Magazin

Nur Sürer’in sinema kariyeri bir tesadüfle başladı! İşte hiç bilinmeyen o an

Usta oyuncu Nur Sürer, adının son dönemde Yılmaz Güney ile ilgili tartışmalarda geçmesine rağmen, bu kez çok daha farklı bir platformda gündeme geldi. İstanbul Fotoğraf ve Sinema Amatörleri Derneği’nin (İFSAK) 66’ncı yıl sezon açılış etkinliklerine konuk olan Sürer, "Hayatım ve Sinema" başlıklı söyleşisinde, hem sinema yolculuğunu hem de kişisel kırılma anlarını tüm içtenliğiyle anlattı.

Nur Sürer, adının son dönemde Yılmaz Güney ile ilgili tartışmalarda geçmesine rağmen, bu kez çok daha farklı bir platformda gündeme geldi. İstanbul Fotoğraf ve Sinema Amatörleri Derneği’nin (İFSAK) 66’ncı yıl sezon açılış etkinliklerine konuk olan Sürer, "Hayatım ve Sinema" başlıklı söyleşisinde, hem sinema yolculuğunu hem de kişisel kırılma anlarını tüm içtenliğiyle anlattı.

Nur Sürer sinemaya nasıl başladı? İşte ilk filminin bilinmeyen hikâyesi

Sinemaya hiç beklemediği bir anda adım attığını söyleyen Nur Sürer, ilk teklifin Tuncel Kurtiz aracılığıyla geldiğini ifade etti. O dönem olumsuz kadın karakterlerin pek çok oyuncu tarafından reddedildiğini belirten usta isim, “Film kadın oyuncusuz kaldı, Tuncer ağabey çok sinirlendi ve ‘Bu rolü Nur oynayacak’ dedi. Ben de şaşırıp, ‘Nur kim?’ deyince, ‘Sen oynayacaksın’ dedi. Böyle başladı her şey…” sözleriyle sinemaya giriş sürecini anlattı.

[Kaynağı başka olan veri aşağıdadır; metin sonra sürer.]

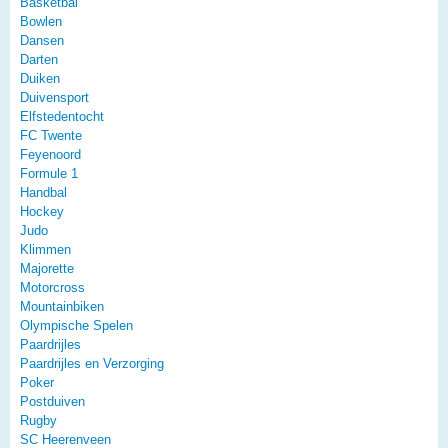
Basketbal
Bowlen
Dansen
Darten
Duiken
Duivensport
Elfstedentocht
FC Twente
Feyenoord
Formule 1
Handbal
Hockey
Judo
Klimmen
Majorette
Motorcross
Mountainbiken
Olympische Spelen
Paardrijles
Paardrijles en Verzorging
Poker
Postduiven
Rugby
SC Heerenveen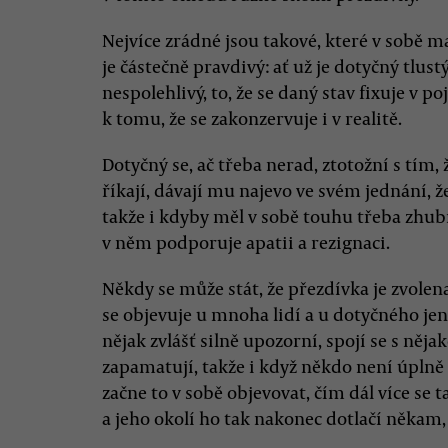
Nejvíce zrádné jsou takové, které v sobě m
je částečně pravdivý: ať už je dotyčný tlust
nespolehlivý, to, že se daný stav fixuje v
k tomu, že se zakonzervuje i v realitě.
Dotyčný se, ač třeba nerad, ztotožní s tím, 
říkají, dávají mu najevo ve svém jednání, 
takže i kdyby měl v sobě touhu třeba zhub
v něm podporuje apatii a rezignaci.
Někdy se může stát, že přezdívka je zvole
se objevuje u mnoha lidí a u dotyčného jen
nějak zvlášť silně upozorní, spojí se s něj
zapamatují, takže i když někdo není úplně 
začne to v sobě objevovat, čím dál více se ta
a jeho okolí ho tak nakonec dotlačí někam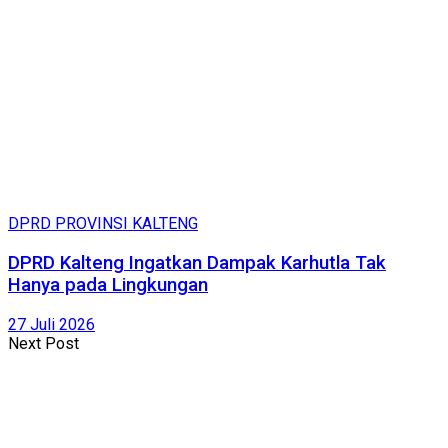
DPRD PROVINSI KALTENG
DPRD Kalteng Ingatkan Dampak Karhutla Tak
Hanya pada Lingkungan
27 Juli 2026
Next Post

Sürer, ilk kez set ortamıyla tanıştığı o anı da şu sözlerle paylaştı:

“Stop dendiğinde ne olduğunu bile bilmiyordum. Galiba beceremedim diye düşünürken, Erden ve Tuncel ağabey gelip bana sarıldılar ve tebrik ettiler. O an, hayatımın en unutulmaz anlarından biriydi.”

Yıllar sonra izlediği ilk film: 12 Eylül sansürü engel oldu

Çekim sürecinin ardından gelen başarıyı ise geç fark etti. Çünkü, siyasi baskılar ve sansür nedeniyle ilk filmi 12 Eylül sonrası yıllar sonra izleyebildiğini söyledi. Bu deneyim onun için sadece bir oyunculuk başlangıcı değil, aynı zamanda Türkiye'nin sinema tarihinde bir dönem portresiydi.

“Bazı filmler sansür yüzünden gösterilemedi”

Seçici tavrıyla tanınan Nur Sürer, bugüne dek birçok projede yer alırken, bazı filmlerin siyasi nedenlerle gecikmeli olarak yayınlanabildiğini açıkladı. Özellikle "Sabah" filmi için verdiği detay dikkat çekti: “Film, adını değiştirerek 'Bir Gün Hikâyesi' adıyla ancak bir buçuk yıl sonra gösterilebildi.” Bugüne dek sadece dizilerde değil, sinema projelerinde de aynı titizlikle seçimler yaptığını belirten Sürer, “İyi hikâye olmazsa oynamam. Bu konuda hep hassas davrandım ve hâlâ da dikkat ediyorum” diyerek oyunculuk çizgisini koruduğunu vurguladı.

“Sinema benim özgürlüğüm, bağımsızlığım”

Sinema benim için sadece bir iş değil, kendimi en özgür hissettiğim alan” diyen Sürer, usta sinemacı Onat Kutlar’ın kendisi hakkında yazdığı övgü dolu yazıyı da anarak duygulandı. “O yazı sayesinde doğru yolda olduğumu anladım. Sinema bana verilmiş en büyük hediye” diyerek konuşmasını sonlandırdı.

İFSAK 66 yaşında: Etkinlikler 11 Ekim’e kadar sürecek

İFSAK’ın 66. yılına özel düzenlenen etkinlik haftası, “Gençlere Açık Çağrı” sergisiyle başladı. Etkinlikler kapsamında fotoğraf gezileri, söyleşiler ve sergiler gerçekleşirken, hafta Agop Ezgilioğlu ile Beyoğlu-Karaköy gece fotoğraf gezisiyle son bulacak.